The Flume gadget is, at the moment, mainly being marketed as a leak detector. It does give live updates of overall water usage, but does not currently distinguish between types of usage. (A friend who owns the device figures that out by watching the monitor in real time as, say, family members shower.) Flume promises such a feature will be rolled out as an update to its second generation device.

Nudge Systems is in talks with companies about using licensing and other agreements to bring the product to a broader market. DeCamargo says that there has been considerable  interest, to date, from outside the United States, including companies in Europe, Australia, and Saudi Arabia. Nudge Systems has also begun looking for funding in order to scale up production itself.

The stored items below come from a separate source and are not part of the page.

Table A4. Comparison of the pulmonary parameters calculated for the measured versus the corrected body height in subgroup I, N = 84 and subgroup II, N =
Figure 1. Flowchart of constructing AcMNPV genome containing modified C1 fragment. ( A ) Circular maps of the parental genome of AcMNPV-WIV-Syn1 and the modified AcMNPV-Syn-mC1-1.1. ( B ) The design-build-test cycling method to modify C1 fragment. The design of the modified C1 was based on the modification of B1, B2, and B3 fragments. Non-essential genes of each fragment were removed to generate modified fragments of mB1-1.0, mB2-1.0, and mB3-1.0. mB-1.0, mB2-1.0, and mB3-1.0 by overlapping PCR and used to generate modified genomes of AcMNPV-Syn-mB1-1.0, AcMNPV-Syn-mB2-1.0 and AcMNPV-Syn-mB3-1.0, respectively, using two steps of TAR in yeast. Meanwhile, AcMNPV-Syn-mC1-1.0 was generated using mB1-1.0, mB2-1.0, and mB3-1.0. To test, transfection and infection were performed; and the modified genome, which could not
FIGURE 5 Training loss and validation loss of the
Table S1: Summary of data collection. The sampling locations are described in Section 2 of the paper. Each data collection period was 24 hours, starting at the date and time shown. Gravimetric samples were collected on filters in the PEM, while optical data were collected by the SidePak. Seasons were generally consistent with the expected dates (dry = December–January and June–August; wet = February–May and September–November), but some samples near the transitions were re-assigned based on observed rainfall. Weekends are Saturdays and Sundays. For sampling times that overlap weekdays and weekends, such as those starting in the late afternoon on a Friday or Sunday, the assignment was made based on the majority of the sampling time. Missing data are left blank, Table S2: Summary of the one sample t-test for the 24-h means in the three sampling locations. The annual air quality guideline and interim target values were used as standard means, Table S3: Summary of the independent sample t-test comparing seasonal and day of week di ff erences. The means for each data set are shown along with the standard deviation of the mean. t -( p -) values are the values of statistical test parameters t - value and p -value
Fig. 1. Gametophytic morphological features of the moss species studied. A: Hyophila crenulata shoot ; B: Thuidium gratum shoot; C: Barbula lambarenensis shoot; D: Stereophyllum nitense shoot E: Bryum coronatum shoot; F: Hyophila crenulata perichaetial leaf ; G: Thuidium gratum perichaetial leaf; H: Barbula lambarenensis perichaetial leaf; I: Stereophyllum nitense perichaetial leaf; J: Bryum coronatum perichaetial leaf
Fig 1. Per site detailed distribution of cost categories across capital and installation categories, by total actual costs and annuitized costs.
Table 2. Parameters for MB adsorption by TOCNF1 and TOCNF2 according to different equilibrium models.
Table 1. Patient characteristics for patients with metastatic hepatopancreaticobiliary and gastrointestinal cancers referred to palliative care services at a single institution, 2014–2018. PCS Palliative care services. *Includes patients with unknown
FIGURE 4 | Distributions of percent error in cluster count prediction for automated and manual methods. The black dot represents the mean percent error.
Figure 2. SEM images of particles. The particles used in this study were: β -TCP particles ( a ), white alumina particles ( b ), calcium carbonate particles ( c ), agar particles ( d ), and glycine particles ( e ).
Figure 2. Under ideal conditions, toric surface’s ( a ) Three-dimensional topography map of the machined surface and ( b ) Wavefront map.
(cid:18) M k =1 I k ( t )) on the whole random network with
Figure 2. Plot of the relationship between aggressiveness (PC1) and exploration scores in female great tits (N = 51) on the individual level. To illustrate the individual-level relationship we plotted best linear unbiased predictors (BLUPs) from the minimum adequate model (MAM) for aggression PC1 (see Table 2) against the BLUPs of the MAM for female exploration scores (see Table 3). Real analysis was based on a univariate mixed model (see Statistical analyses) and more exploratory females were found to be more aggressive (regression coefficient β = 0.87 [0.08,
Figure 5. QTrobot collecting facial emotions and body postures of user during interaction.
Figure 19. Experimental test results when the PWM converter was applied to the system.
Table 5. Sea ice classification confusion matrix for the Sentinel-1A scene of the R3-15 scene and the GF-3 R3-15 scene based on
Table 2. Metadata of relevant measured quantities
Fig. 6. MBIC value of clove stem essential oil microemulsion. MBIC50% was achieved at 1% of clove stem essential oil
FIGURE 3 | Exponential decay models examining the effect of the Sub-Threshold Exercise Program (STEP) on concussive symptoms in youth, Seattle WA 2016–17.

At My House: Eight Weeks Later

After I got that Pleco in the ground, I did have a little trouble pairing it with the indoor receiver, mainly because I failed to strictly follow the instructions, which required that they be separated by 15 feet to avoid signal saturation.

The display, smartphone app, and online tools all display minute-by-minute use for the current day in easy-to-understand graphics. They break down water use by category in real time, and aggregate use, again by category, for day, month and year. The web version adds access to any individual day’s record in the past. With just two people in the house in this work-at-home world, I could easily compare the length of my husband’s shower to mine. (His is longer.)

Pleco appTekla Perry

I do find having a leak detection capability reassuring, and that would be the main reason I would buy the device, finding water savings as we enter another drought summer would just be a bonus.

Meanwhile, DeCamargo and his team continue to work on the software, looking at ways to make the information more useful. They realize that turning a DIY project into a successful consumer product is a long shot.

But, says DeCamargo, “We followed our dreams, and we are making something happen with them. We came up with a product that has some limitations, but we are happy to keep working on it. And we are having fun in the process.”